(Stored data entries)
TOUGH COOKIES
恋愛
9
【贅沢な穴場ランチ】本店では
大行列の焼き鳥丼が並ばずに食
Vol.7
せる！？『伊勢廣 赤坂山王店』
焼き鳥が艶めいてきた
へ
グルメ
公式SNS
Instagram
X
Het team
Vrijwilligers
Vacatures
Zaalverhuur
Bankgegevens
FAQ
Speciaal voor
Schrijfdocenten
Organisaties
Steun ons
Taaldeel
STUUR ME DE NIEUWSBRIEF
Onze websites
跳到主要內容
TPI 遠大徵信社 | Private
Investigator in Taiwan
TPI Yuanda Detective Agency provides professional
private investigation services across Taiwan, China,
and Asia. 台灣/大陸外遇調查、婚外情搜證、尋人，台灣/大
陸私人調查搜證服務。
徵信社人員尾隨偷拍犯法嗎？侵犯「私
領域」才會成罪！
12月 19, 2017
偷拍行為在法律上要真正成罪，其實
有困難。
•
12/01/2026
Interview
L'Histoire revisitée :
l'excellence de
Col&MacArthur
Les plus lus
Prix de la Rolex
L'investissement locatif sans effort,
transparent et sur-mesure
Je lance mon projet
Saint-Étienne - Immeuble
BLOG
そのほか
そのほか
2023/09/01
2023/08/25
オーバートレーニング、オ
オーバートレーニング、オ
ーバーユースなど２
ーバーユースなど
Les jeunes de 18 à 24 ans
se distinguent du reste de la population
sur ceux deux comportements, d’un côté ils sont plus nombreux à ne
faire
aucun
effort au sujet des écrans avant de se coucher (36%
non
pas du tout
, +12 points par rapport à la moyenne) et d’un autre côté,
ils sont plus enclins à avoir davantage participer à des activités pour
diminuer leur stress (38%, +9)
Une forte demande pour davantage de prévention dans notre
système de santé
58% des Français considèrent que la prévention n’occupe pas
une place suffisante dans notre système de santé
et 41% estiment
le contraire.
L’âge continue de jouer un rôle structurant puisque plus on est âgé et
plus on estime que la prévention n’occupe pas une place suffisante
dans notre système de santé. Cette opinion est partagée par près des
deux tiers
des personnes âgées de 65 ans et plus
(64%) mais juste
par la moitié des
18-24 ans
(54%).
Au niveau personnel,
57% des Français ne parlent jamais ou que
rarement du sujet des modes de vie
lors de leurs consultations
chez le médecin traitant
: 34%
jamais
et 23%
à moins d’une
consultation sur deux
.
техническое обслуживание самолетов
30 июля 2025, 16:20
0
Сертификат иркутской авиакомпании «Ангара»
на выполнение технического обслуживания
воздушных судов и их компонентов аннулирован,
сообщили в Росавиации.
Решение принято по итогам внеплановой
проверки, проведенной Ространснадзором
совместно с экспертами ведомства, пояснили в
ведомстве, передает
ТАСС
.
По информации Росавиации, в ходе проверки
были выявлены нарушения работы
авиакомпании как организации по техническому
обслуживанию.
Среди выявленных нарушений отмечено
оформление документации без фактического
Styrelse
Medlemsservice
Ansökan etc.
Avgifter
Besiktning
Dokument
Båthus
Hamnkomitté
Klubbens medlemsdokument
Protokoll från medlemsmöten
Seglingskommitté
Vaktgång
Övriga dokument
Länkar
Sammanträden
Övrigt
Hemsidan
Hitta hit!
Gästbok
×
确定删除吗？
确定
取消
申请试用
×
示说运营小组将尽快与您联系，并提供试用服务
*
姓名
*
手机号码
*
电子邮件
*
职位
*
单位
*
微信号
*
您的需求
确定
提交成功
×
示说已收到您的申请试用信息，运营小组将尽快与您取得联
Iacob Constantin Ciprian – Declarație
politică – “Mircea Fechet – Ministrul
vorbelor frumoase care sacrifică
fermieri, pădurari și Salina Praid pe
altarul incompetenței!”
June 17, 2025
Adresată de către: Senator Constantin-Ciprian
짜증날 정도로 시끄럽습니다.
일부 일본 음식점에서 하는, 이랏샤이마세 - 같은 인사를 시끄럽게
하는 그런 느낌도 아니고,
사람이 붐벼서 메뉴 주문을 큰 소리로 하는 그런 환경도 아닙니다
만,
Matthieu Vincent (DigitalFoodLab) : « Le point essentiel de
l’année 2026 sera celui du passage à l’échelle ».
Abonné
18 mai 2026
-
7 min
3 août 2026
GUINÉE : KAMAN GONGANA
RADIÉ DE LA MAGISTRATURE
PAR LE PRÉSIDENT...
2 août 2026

**TASK OBJECTIVE:**
Word for word, return each of the entries shown above.

**SOLUTION:**
TOUGH COOKIES
恋愛
9
【贅沢な穴場ランチ】本店では
大行列の焼き鳥丼が並ばずに食
Vol.7
せる！？『伊勢廣 赤坂山王店』
焼き鳥が艶めいてきた
へ
グルメ
公式SNS
Instagram
X
Het team
Vrijwilligers
Vacatures
Zaalverhuur
Bankgegevens
FAQ
Speciaal voor
Schrijfdocenten
Organisaties
Steun ons
Taaldeel
STUUR ME DE NIEUWSBRIEF
Onze websites
跳到主要內容
TPI 遠大徵信社 | Private
Investigator in Taiwan
TPI Yuanda Detective Agency provides professional
private investigation services across Taiwan, China,
and Asia. 台灣/大陸外遇調查、婚外情搜證、尋人，台灣/大
陸私人調查搜證服務。
徵信社人員尾隨偷拍犯法嗎？侵犯「私
領域」才會成罪！
12月 19, 2017
偷拍行為在法律上要真正成罪，其實
有困難。
•
12/01/2026
Interview
L'Histoire revisitée :
l'excellence de
Col&MacArthur
Les plus lus
Prix de la Rolex
L'investissement locatif sans effort,
transparent et sur-mesure
Je lance mon projet
Saint-Étienne - Immeuble
BLOG
そのほか
そのほか
2023/09/01
2023/08/25
オーバートレーニング、オ
オーバートレーニング、オ
ーバーユースなど２
ーバーユースなど
Les jeunes de 18 à 24 ans
se distinguent du reste de la population
sur ceux deux comportements, d’un côté ils sont plus nombreux à ne
faire
aucun
effort au sujet des écrans avant de se coucher (36%
non
pas du tout
, +12 points par rapport à la moyenne) et d’un autre côté,
ils sont plus enclins à avoir davantage participer à des activités pour
diminuer leur stress (38%, +9)
Une forte demande pour davantage de prévention dans notre
système de santé
58% des Français considèrent que la prévention n’occupe pas
une place suffisante dans notre système de santé
et 41% estiment
le contraire.
L’âge continue de jouer un rôle structurant puisque plus on est âgé et
plus on estime que la prévention n’occupe pas une place suffisante
dans notre système de santé. Cette opinion est partagée par près des
deux tiers
des personnes âgées de 65 ans et plus
(64%) mais juste
par la moitié des
18-24 ans
(54%).
Au niveau personnel,
57% des Français ne parlent jamais ou que
rarement du sujet des modes de vie
lors de leurs consultations
chez le médecin traitant
: 34%
jamais
et 23%
à moins d’une
consultation sur deux
.
техническое обслуживание самолетов
30 июля 2025, 16:20
0
Сертификат иркутской авиакомпании «Ангара»
на выполнение технического обслуживания
воздушных судов и их компонентов аннулирован,
сообщили в Росавиации.
Решение принято по итогам внеплановой
проверки, проведенной Ространснадзором
совместно с экспертами ведомства, пояснили в
ведомстве, передает
ТАСС
.
По информации Росавиации, в ходе проверки
были выявлены нарушения работы
авиакомпании как организации по техническому
обслуживанию.
Среди выявленных нарушений отмечено
оформление документации без фактического
Styrelse
Medlemsservice
Ansökan etc.
Avgifter
Besiktning
Dokument
Båthus
Hamnkomitté
Klubbens medlemsdokument
Protokoll från medlemsmöten
Seglingskommitté
Vaktgång
Övriga dokument
Länkar
Sammanträden
Övrigt
Hemsidan
Hitta hit!
Gästbok
×
确定删除吗？
确定
取消
申请试用
×
示说运营小组将尽快与您联系，并提供试用服务
*
姓名
*
手机号码
*
电子邮件
*
职位
*
单位
*
微信号
*
您的需求
确定
提交成功
×
示说已收到您的申请试用信息，运营小组将尽快与您取得联
Iacob Constantin Ciprian – Declarație
politică – “Mircea Fechet – Ministrul
vorbelor frumoase care sacrifică
fermieri, pădurari și Salina Praid pe
altarul incompetenței!”
June 17, 2025
Adresată de către: Senator Constantin-Ciprian
짜증날 정도로 시끄럽습니다.
일부 일본 음식점에서 하는, 이랏샤이마세 - 같은 인사를 시끄럽게
하는 그런 느낌도 아니고,
사람이 붐벼서 메뉴 주문을 큰 소리로 하는 그런 환경도 아닙니다
만,
Matthieu Vincent (DigitalFoodLab) : « Le point essentiel de
l’année 2026 sera celui du passage à l’échelle ».
Abonné
18 mai 2026
-
7 min
3 août 2026
GUINÉE : KAMAN GONGANA
RADIÉ DE LA MAGISTRATURE
PAR LE PRÉSIDENT...
2 août 2026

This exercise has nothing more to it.